This becomes even greater as the aspect ratio of the resistor
decreases to create lessened resistance.
[0005] To eliminate adverse impact of the interaction region on the
thermal coefficient of resistance, it has been proposed to connect
the sense terminals directly to the bulk resistive material. In
doing so, the sensing terminals are positioned away from and
between the conductor/resistor interfaces so that the voltage drop
across only the bulk resistor material is sensed. In doing so, the
observed resistance and temperature coefficient of resistance
becomes a function of the bulk resistor material itself. As
mentioned above, the resistance may be adjusted upwards from its
printed value by trimming across the current path.
[0006] The thick film current sensing resistor may be laser trimmed
into the path of current flow to increase the effective resistance
of the resistor from its printed value. The conventional laser
trimming generally includes forming a gap (opening) extending into
the bulk resistor material substantially perpendicular to the
current flow path. Adjustment of the resistance by trimming across
the current path may result in current crowding at the laser kerf
(tip) which can cause excessive heating and non-uniform current,
resulting in potential crack propagation from the laser kerf.
[0007] While the above-described thick film current sensing
resistors allow for sensing of electrical current, these approaches
may suffer from a number of drawbacks. Many conventional current
sensing resistors generally are limited in that the printed
resistance value may not be lowered and high currents may not be
accurately sensed. Because the sensing resistor film has a specific
sheet resistance (e.g., 70 milliohms/square), reduced resistance
values below 10 milliohms, for example, may not be realized without
losing control of the temperature coefficient of resistance or
consuming excessive circuit area with extremely low aspect ratios.
Even at these low aspect ratios, the resistance limits are often
constrained by the need to trim the resistor up in resistance from
its printed nominal value. Resistors printed above the trim nominal
resistance will generally result in circuit scrap.
[0008] Accordingly, it is therefore desirable to provide for a
thick film current sensing resistor that may trimmed to reduce the
resistance from its printed nominal value. It is further desirable
to provide for a thick film current sensing resistor that reduces
or eliminates the need for laser kerfs and the drawbacks associated
therewith.

══════

*To-do list*
1) In the passage on thick film current sensing resistors, what can current crowding at the laser kerf cause?
2) How would you render this sentence from the passage on thick film current sensing resistors in Spanish: "Resistors printed above the trim nominal resistance will generally result in circuit scrap."
3) Can you carry on the passage about thick film current sensing resistors, picking up after its final sentence?

Scene-based reasoning records

══════

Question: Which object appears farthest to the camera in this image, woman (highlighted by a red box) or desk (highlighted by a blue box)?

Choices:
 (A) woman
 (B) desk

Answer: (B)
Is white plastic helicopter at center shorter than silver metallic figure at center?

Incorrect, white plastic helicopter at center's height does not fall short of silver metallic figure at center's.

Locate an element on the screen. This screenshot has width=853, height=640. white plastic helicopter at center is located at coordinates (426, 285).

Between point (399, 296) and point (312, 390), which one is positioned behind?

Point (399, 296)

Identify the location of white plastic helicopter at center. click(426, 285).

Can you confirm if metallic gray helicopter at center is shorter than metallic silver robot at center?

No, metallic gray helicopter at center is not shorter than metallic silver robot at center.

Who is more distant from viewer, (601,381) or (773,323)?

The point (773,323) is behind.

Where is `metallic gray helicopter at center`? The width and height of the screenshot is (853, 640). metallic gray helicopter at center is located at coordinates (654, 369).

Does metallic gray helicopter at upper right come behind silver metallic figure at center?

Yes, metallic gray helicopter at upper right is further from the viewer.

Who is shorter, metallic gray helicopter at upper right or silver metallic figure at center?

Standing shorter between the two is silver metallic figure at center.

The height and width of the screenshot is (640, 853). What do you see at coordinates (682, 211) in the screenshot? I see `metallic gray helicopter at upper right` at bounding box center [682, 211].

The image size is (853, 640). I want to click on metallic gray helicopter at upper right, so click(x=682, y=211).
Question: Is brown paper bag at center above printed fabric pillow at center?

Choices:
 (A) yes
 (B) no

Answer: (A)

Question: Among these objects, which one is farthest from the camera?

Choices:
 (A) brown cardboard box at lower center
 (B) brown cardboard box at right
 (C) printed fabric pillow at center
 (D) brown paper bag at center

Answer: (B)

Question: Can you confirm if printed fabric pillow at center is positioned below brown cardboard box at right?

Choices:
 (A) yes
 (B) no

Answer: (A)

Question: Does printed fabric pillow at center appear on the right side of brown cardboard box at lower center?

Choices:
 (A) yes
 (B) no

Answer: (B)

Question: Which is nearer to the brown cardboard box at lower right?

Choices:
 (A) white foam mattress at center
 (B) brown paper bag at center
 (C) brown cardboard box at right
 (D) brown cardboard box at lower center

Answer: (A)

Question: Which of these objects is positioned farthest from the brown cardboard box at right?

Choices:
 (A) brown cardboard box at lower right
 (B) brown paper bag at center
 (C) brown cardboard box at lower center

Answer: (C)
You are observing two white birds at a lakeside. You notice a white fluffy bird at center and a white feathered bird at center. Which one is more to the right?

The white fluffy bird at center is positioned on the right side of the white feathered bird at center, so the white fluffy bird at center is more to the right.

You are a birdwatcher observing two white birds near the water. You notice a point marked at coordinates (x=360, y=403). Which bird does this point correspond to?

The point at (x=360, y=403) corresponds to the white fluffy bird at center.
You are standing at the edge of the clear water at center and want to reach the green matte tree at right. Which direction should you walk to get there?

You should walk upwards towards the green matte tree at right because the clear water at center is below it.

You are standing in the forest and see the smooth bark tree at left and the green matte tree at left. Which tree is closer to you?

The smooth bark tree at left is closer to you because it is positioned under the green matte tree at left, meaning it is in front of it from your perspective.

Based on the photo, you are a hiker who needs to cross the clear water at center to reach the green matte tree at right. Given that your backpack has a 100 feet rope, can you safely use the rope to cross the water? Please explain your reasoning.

══════

*Set of answers*
1) Excessive heating and non-uniform current, resulting in potential crack propagation from the laser kerf.

2) Los resistores impresos por encima de la resistencia nominal de recorte generalmente darán lugar al desecho del circuito.

3)
SUMMARY OF THE INVENTION
[0009] According to one aspect of the present invention, a film
resistor is provided which is particularly adapted to sense
electrical current. The film resistor includes an input terminal
for receiving an electrical current, and an output terminal for
outputting the electrical current. A film of resistive material
extends between the input and output terminals and is electrically
coupled to the input and output terminals. Electrical current flows
through the film of resistive material. A pair of sensing terminals
are provided to sense a voltage across the resistive material. The
sensed voltage provides an indication of the current. An opening
extends into the film of resistive material between the input and
output terminals. The length of the opening defines a voltage
sensing point of the sensing terminals.
[0010] According to another aspect of the present invention, a
method of trimming a film resistor is provided. The method includes
the steps of providing an input terminal and an output terminal,
providing a pair of sensing terminals, forming a film of resistive
material extending between the first and second input terminals and
further extending between the pair of sensing terminals, and
forming an opening extending into the film of resistive material
between the input and output terminals.
[0011] These and other features, advantages and objects of the
present invention will be further understood and appreciated by
those skilled in the art by reference to the following
specification, claims and appended drawings.
BRIEF DESCRIPTION OF THE DRAWINGS
[0012] The present invention will now be described, by way of
example, with reference to the accompanying drawings, in which:
[0013] FIG. 1 is an electrical circuit diagram of a current sensing
resistor application; and
[0014] FIG. 2 is a top view of a thick film current sensing
resistor according to the present invention.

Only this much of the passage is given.